Arctic Cooling Accelero Twin Turbo VGA Cooler Review

Introduction

Accelero Twin Turbo is a VGA cooler from Arctic Cooling compatible with a myriad of video cards, including Radeon HD 4850 and 4870 from ATI/AMD and GeForce 9800 GTX+ and GTX from NVIDIA. We tested this cooler with a Radeon HD 4870, a card that is famous for heating a lot. Let’s see if this cooler can really cool down this the hot VGA.

This cooler has two fluid dynamic bearing (made in Japan) 80 mm fans (up to 2,000 rpm each) responsible for cooling down a 30-fin aluminum heatsink, which is connected to the cooler’s copper base using four copper heat-pipes. The unit comes with pre-applied grey thermal paste (MX-2). According to the manufacturer this cooler can dissipate up to 120 W.

Arctic Cooling Accelero Twin Turbo Figure 1: Arctic Cooling Accelero Twin Turbo VGA cooler, top view.
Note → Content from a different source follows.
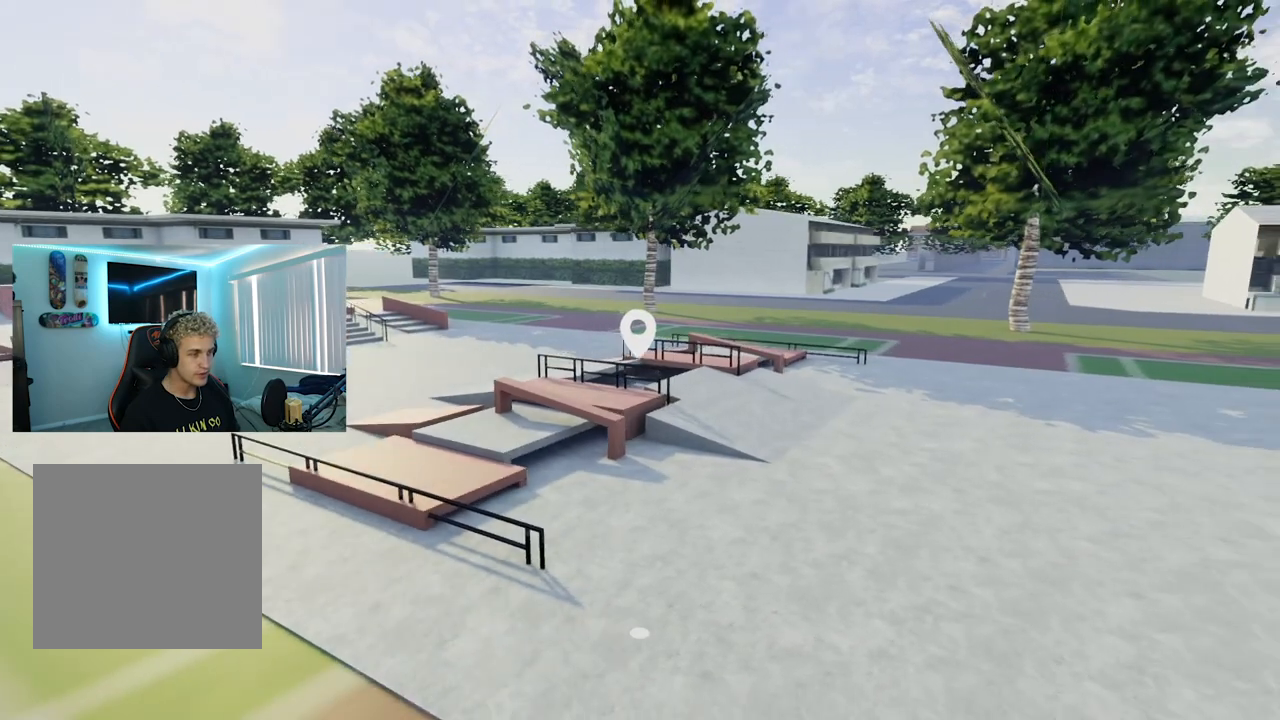
{"buttons": [], "left_stick": "right", "right_stick": "center", "events": [[34, "right_stick", "left"], [167, "left_stick", "right"], [417, "right_stick", "center"]]}
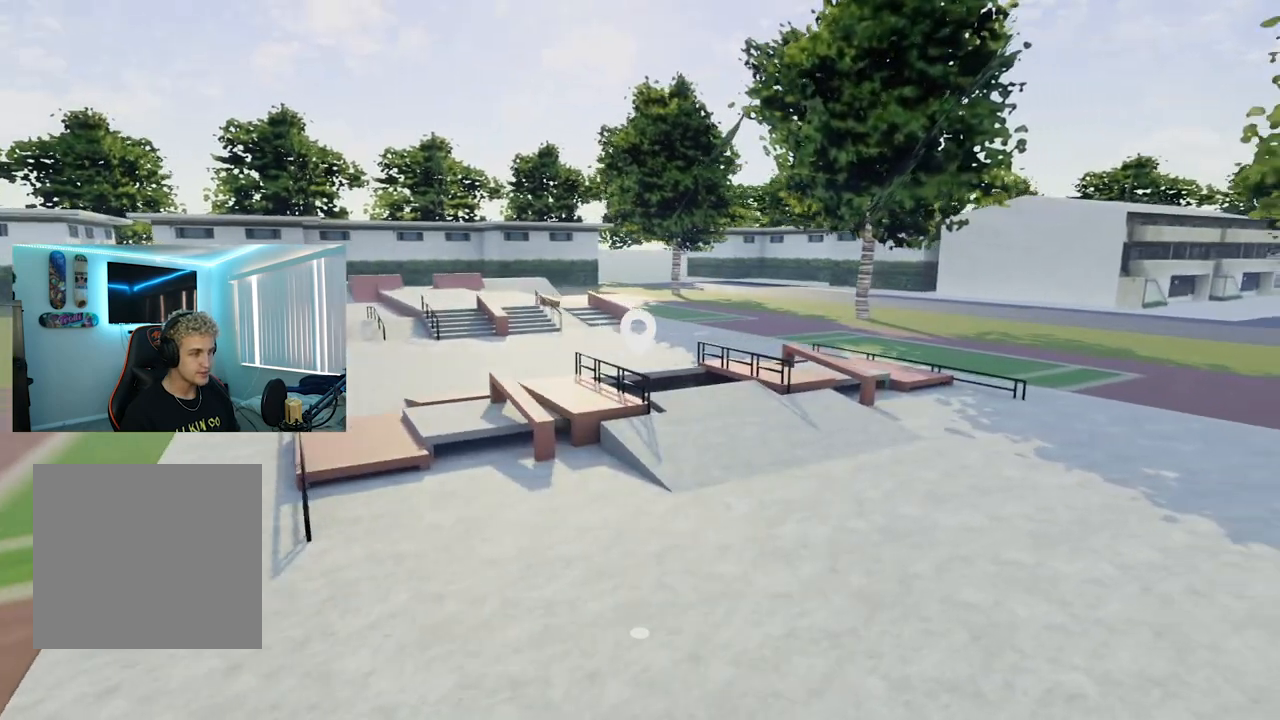
{"buttons": [], "left_stick": "right", "right_stick": "left", "events": [[100, "left_stick", "center"], [283, "right_stick", "left"], [300, "left_stick", "right"]]}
Arctic Cooling Accelero Twin Turbo Figure 2: Arctic Cooling Accelero Twin Turbo VGA cooler, bottom view.

Arctic Cooling Accelero Twin Turbo Figure 3: Arctic Cooling Accelero Twin Turbo VGA cooler, side view.

The power cable can be connected directly on the video card original fan socket or can be connected directly to the power supply, using an adapter that comes with the product. On the first case the speed of the fans will be controlled by the video card, while on the second the fans will be rotating at a constant speed, which you can select, as you can choose feeding the fans with +7 V (which is easily achieved by connecting one wire to the +12 V output and the other wire on the +5 V output) or with +12 V.

The cooler also comes with eight passive heatsinks for memory chips and four passive heatsinks for the transistors from the voltage regulator circuit.

Arctic Cooling Accelero Twin Turbo Figure 4: Accessories.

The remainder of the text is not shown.